19 de mayo de 2008

Arrebato

El vagón comenzó a temblar. Las luces a nuestros costados se apagaban y prendían erráticas, denunciando el pulso moribundo del tren, vibrándonos en la piel el apocalipsis.
Sentada en el suelo en un extremo del vagón sentí como sus entrañas entre las ruedas comenzaban a arder, sacando un chirrido agudo de los rieles que sucumbían bajo el paso del armazón de metal y todos a quienes contenía. Comenzaron los gritos de los desconocidos, búsqueda frenética de miradas cómplices en el caos, invocaciones celestiales, nombres de amantes pasados.
Las luces se apagaron y las bocas se deformaron en su brillar anaranjado, una visión del infierno para todos aquellos que creían no merecerlo. Volvieron a prenderse titilando recuperando en nosotros una momentánea paz, hasta que vimos cómo el suelo comenzaba a resquebrajarse y derretirse por el calor, los gritos cada vez más agudos.
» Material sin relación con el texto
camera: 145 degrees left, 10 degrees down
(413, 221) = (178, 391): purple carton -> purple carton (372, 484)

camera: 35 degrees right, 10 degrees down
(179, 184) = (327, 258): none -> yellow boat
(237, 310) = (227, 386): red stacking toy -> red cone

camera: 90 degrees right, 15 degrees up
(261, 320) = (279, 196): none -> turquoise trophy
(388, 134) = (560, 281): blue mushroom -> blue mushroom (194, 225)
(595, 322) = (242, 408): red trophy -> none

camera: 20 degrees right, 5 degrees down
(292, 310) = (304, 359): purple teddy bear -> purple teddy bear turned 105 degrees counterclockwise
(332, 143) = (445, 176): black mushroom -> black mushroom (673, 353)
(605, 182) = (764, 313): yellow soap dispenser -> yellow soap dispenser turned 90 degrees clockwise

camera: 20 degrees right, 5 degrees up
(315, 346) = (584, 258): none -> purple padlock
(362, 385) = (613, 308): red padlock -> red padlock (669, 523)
Volví desesperada la cabeza a la derecha. Sentada junto a mí se mantenía impasible una joven con audífonos, mirando hacia el frente como si lo que estuviera presenciando no fuera más que un montón de sucesiones icónicas de su banda sonora personal; los acordes finales de su película.
Y en tres segundos, mientras el agujero de acero hirviente se abría a lo largo del vagón, los extraños se abrazaban, se ponían en posición fetal, se cubrían los ojos y callaban, yo la tomé por la barbilla, la giré hacia mi cara, y la besé.